Aux termes de l’article 700 du code de procédure civile, le juge condamne la partie tenue aux dépens ou qui perd son procès à payer à l’autre partie la somme qu’il détermine, au titre des frais exposés et non compris dans les dépens. Dans tous les cas, le juge tient compte de l’équité ou de la situation économique de la partie condamnée. Il peut, même d’office, pour des raisons tirées des mêmes considérations, dire qu’il n’y a pas lieu à ces condamnations.
Monsieur, [U], [T], [Y] est condamné à payer à LYON METROPOLE HABITAT la somme de 700 euros à ce titre.

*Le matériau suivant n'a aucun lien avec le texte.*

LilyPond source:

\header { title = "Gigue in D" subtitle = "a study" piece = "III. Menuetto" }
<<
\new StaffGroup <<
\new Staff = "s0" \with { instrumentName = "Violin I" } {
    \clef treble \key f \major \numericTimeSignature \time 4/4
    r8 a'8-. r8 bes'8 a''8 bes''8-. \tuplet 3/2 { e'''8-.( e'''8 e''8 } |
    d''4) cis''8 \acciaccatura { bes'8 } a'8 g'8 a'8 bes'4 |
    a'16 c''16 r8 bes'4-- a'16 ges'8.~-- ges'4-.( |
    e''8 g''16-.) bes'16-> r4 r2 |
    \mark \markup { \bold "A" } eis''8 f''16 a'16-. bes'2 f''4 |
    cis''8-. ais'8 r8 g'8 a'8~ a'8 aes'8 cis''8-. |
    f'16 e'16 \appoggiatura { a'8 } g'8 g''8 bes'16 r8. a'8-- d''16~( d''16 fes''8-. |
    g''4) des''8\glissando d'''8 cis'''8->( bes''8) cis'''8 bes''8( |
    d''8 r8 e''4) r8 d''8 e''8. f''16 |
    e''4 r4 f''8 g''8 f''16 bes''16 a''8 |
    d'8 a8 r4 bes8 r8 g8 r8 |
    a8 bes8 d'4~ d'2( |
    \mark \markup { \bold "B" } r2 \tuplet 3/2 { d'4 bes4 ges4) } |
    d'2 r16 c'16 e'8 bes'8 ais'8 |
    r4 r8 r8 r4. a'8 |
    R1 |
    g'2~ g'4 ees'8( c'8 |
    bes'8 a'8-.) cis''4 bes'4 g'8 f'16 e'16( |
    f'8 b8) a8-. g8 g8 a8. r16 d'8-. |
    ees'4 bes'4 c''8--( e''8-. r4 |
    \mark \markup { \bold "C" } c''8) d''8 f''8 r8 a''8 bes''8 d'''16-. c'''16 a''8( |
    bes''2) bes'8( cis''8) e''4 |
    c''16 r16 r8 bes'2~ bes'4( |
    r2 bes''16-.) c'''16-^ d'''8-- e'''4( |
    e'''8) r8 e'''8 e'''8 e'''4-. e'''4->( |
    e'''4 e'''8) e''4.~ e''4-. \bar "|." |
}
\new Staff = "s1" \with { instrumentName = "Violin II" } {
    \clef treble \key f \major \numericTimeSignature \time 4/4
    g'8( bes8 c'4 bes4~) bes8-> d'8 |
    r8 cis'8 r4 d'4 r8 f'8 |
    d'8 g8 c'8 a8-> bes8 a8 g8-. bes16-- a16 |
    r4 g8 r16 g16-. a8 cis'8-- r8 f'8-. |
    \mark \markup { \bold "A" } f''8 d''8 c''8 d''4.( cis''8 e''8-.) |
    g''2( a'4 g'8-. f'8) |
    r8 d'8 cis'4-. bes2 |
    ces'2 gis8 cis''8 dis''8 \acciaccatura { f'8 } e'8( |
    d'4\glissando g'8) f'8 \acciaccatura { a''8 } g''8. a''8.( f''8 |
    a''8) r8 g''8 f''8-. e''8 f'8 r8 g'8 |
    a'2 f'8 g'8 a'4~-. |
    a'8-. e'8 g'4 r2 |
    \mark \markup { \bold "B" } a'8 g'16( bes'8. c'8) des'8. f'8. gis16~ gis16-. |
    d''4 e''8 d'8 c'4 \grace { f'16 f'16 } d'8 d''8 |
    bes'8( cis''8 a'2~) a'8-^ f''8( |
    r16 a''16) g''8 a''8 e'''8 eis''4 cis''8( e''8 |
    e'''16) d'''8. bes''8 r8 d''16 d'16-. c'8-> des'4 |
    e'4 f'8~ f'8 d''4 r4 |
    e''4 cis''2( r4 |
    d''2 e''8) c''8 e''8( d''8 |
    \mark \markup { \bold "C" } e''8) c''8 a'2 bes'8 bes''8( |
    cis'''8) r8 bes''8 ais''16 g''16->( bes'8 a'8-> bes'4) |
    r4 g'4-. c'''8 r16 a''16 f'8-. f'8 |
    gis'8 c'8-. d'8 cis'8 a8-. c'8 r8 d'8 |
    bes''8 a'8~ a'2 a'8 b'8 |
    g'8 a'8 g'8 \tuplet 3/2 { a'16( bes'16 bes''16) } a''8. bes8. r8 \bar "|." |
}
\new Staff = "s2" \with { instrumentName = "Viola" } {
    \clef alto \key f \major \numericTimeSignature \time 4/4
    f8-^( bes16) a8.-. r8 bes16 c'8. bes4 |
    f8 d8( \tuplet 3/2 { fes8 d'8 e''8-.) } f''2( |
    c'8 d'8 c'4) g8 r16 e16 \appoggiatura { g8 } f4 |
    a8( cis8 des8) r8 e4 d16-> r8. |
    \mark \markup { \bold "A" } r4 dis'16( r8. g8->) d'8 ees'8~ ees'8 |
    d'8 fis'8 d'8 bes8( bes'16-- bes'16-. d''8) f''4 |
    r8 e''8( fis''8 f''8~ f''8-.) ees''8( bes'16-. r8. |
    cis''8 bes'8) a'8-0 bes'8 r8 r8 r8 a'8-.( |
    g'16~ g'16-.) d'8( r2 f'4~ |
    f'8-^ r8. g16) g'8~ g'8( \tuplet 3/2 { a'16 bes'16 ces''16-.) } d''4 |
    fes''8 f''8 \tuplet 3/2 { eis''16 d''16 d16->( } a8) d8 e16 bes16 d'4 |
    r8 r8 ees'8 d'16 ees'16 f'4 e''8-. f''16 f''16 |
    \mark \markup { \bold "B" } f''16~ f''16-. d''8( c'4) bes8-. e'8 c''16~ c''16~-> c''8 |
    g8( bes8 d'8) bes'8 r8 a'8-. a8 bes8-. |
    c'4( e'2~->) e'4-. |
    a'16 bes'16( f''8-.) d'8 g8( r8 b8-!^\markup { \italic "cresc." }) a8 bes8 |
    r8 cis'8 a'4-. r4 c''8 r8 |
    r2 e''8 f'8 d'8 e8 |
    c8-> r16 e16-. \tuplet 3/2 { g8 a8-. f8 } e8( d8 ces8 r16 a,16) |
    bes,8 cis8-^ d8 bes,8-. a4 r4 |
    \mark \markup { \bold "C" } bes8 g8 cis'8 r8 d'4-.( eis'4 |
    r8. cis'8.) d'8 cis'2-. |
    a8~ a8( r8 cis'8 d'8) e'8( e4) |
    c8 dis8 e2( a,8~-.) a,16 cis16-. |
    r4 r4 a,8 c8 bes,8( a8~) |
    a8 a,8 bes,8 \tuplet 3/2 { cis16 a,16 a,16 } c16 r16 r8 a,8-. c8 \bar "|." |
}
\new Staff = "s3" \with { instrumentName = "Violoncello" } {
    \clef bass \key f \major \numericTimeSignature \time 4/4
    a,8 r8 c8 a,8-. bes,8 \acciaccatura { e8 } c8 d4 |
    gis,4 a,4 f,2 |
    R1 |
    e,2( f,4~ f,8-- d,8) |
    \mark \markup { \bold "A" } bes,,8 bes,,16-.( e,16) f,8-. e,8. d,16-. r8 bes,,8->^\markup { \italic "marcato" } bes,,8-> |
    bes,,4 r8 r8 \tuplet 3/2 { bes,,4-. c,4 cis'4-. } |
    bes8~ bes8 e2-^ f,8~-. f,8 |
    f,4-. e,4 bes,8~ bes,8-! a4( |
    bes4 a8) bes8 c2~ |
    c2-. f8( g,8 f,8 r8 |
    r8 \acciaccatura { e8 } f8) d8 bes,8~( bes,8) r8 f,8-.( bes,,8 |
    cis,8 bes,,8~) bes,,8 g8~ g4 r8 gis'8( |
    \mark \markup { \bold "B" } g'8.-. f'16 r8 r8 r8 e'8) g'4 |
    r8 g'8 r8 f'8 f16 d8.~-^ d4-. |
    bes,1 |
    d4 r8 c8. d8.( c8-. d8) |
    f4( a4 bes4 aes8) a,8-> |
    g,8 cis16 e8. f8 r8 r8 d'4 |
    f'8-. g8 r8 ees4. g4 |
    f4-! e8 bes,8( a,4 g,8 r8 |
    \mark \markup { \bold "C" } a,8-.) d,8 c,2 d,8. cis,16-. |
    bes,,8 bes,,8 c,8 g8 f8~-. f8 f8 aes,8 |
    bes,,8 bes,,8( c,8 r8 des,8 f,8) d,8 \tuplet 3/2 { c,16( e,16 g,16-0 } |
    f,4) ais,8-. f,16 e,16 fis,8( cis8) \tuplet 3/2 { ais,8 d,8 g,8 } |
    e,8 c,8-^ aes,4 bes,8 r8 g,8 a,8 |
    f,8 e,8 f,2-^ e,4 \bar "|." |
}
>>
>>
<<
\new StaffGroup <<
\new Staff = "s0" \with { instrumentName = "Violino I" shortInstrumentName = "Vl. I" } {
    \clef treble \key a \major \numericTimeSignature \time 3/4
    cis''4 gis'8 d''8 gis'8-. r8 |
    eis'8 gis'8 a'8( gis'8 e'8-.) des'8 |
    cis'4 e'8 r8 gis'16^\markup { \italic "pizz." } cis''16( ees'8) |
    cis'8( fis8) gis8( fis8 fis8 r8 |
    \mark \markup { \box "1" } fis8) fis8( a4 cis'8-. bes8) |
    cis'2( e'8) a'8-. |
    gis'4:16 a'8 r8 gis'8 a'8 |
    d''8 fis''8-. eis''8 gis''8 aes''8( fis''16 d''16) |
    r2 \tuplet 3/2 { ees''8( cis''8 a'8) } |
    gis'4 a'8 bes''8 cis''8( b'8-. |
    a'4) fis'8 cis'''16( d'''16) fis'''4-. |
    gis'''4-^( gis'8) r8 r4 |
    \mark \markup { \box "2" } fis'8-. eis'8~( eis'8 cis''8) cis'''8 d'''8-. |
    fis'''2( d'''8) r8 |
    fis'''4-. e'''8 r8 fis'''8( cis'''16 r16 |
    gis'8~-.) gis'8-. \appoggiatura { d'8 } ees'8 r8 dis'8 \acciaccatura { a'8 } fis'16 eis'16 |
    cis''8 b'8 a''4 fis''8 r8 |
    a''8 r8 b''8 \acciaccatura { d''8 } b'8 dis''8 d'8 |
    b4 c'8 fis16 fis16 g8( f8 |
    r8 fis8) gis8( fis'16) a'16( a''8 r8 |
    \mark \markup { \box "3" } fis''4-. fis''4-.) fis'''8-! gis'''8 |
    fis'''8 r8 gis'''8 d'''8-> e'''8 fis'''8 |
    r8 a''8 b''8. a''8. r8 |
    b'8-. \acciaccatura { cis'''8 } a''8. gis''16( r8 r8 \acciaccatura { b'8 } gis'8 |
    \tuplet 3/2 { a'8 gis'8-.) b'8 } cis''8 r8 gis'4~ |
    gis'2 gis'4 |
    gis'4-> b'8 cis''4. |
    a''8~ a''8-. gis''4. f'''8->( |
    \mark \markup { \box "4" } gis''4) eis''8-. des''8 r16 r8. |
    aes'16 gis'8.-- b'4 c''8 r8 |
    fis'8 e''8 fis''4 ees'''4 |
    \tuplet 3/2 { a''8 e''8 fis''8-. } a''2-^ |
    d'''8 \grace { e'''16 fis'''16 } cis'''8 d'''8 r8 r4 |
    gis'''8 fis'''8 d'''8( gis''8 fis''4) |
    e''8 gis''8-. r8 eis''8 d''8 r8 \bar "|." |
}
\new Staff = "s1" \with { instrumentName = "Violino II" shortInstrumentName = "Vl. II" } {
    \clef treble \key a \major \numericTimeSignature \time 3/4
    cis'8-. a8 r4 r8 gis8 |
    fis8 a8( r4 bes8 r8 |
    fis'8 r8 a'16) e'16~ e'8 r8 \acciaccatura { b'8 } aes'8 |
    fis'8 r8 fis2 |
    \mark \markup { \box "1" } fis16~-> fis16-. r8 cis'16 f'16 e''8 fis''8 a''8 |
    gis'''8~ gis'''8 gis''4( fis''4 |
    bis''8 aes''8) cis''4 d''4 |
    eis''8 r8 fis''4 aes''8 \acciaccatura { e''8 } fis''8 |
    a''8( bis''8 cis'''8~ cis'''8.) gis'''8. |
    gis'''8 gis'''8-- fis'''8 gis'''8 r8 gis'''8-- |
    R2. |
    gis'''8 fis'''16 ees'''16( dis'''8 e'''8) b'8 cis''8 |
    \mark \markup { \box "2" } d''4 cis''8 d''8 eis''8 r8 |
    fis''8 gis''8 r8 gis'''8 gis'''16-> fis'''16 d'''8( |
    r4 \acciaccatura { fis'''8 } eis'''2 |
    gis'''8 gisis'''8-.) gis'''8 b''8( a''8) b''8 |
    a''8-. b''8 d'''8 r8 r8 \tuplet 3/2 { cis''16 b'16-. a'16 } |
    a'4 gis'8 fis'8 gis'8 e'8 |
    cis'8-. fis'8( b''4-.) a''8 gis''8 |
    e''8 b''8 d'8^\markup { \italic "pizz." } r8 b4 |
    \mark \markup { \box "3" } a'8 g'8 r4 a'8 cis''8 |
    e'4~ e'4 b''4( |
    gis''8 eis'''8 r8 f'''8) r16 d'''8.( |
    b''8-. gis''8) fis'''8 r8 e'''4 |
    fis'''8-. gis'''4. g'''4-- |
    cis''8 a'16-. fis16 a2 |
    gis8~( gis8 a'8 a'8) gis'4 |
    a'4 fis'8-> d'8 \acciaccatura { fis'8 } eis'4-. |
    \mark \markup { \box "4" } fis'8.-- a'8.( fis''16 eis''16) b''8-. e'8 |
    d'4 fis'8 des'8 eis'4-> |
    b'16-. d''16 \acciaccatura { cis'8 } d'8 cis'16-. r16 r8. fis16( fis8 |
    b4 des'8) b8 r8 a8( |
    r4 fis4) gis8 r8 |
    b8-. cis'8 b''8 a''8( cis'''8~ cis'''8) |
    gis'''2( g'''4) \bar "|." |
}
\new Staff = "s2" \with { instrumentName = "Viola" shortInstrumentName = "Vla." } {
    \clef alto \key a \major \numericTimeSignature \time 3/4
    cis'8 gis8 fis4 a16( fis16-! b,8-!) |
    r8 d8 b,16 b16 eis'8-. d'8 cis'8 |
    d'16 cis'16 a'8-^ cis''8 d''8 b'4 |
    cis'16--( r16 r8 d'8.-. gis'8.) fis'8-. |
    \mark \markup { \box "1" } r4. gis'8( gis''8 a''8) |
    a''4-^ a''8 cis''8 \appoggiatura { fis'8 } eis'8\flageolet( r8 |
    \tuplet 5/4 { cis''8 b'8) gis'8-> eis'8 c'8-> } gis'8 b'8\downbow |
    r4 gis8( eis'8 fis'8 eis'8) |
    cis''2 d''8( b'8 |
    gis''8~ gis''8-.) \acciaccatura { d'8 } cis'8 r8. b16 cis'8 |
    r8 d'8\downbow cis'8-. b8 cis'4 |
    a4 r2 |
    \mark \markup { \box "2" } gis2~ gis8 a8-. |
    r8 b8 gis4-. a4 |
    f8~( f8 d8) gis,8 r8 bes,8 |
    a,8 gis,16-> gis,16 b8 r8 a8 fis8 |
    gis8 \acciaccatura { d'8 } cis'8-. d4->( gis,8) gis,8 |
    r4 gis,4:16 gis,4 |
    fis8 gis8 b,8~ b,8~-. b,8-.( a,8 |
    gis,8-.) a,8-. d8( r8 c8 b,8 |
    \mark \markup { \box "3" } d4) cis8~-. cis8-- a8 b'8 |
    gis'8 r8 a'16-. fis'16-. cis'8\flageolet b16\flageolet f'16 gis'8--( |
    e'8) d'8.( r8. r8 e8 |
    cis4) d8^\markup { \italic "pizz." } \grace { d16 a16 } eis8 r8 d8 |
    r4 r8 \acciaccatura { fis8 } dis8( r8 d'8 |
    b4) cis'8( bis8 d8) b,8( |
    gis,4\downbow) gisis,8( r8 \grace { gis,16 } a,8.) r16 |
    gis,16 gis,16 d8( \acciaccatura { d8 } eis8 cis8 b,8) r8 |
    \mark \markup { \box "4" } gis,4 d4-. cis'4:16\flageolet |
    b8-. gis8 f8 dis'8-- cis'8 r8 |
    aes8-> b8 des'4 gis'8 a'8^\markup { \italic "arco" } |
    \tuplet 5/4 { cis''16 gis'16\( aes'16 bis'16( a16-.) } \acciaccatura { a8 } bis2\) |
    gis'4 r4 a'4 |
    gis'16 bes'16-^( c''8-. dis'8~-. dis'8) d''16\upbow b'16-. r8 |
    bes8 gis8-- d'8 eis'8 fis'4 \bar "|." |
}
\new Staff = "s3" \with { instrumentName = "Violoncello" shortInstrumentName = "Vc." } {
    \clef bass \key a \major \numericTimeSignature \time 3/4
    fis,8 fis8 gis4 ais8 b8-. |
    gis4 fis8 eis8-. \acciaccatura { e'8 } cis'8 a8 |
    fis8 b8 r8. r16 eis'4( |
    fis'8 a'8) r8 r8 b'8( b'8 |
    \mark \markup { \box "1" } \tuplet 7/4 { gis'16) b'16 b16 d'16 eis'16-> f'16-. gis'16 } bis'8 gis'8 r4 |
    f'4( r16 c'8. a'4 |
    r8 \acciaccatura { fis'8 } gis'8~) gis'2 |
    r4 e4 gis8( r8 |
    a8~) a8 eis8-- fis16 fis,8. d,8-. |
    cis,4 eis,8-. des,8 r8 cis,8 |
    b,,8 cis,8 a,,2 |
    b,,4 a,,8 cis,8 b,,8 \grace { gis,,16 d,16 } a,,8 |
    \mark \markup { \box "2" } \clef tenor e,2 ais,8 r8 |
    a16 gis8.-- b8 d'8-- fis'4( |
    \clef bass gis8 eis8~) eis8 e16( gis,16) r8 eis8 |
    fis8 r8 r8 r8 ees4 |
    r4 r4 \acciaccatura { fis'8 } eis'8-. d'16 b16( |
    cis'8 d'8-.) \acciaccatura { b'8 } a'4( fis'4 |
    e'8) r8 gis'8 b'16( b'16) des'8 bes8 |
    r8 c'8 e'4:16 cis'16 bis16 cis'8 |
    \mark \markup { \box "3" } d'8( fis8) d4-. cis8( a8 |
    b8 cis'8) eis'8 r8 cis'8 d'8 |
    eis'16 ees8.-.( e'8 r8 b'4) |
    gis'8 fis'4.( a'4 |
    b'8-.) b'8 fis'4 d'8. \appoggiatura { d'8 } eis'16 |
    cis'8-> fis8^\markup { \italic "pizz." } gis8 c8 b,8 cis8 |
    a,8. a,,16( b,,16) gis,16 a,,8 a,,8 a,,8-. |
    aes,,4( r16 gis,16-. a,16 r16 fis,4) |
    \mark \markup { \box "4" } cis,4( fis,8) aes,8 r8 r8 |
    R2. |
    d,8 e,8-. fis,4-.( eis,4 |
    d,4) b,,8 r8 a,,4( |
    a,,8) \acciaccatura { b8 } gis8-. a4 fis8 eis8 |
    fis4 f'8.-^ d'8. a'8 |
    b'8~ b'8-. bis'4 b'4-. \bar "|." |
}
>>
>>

En application de l’article 514 du code de procédure civile, le présent jugement est exécutoire de droit par provision.
PAR CES MOTIFS,
Le juge des contentieux de la protection, statuant publiquement par jugement contradictoire, en premier ressort et mis à disposition au greffe,
DEBOUTE l’OFFICE PUBLIC DE L’HABITAT DE LA METROPOLE DE LYON dénommé LYON METROPOLE HABITAT de sa demande de constat de la résiliation du bail ;
PRONONCE la résiliation du bail conclu entre l’OFFICE PUBLIC DE L’HABITAT DE LA METROPOLE DE LYON dénommé LYON METROPOLE HABITAT et Monsieur, [U], [T], [Y] ;
ORDONNE, à défaut de départ volontaire, l’expulsion de Monsieur, [U], [T], [Y] du logement qu’il occupe sis 2 rue Clément MAROT – Allée A, LYON (69007) ; ainsi que celle de tous les occupants de son chef et ce, si besoin est, avec l’assistance de la force publique et d’un serrurier ;
DIT que le délai de deux mois après le commandement de quitter les lieux prévu à l’article L412-1 du code des procédures civiles d’exécution ne s’applique pas ;
DEBOUTE LYON METROPOLE HABITAT de sa demande de suppression du bénéfice de la trêve hivernale prévue par l’article L.412-6 du code des procédures civiles d’exécution ;
CONDAMNE Monsieur, [U], [T], [Y] à payer à l’OFFICE PUBLIC DE L’HABITAT DE LA METROPOLE DE LYON dénommé LYON METROPOLE HABITAT une indemnité d’occupation, égale au montant du loyer et charges tel qu’il aurait été si le bail s’était poursuivi, et ce à compter du prononcé du présent jugement et jusqu’à son départ effectif des lieux caractérisé par la remise des clefs au bailleur ;
DEBOUTE Monsieur, [U], [T], [Y] de sa demande de travaux,
CONDAMNE Monsieur, [U], [T], [Y] aux entiers dépens de l’instance.
CONDAMNE Monsieur, [U], [T], [Y] à payer à l’OFFICE PUBLIC DE L’HABITAT DE LA METROPOLE DE LYON dénommé LYON METROPOLE HABITAT la somme de 700 euros sur le fondement de l’article 700 du code de procédure civile ;
RAPPELLE que la présente décision est exécutoire de droit par provision.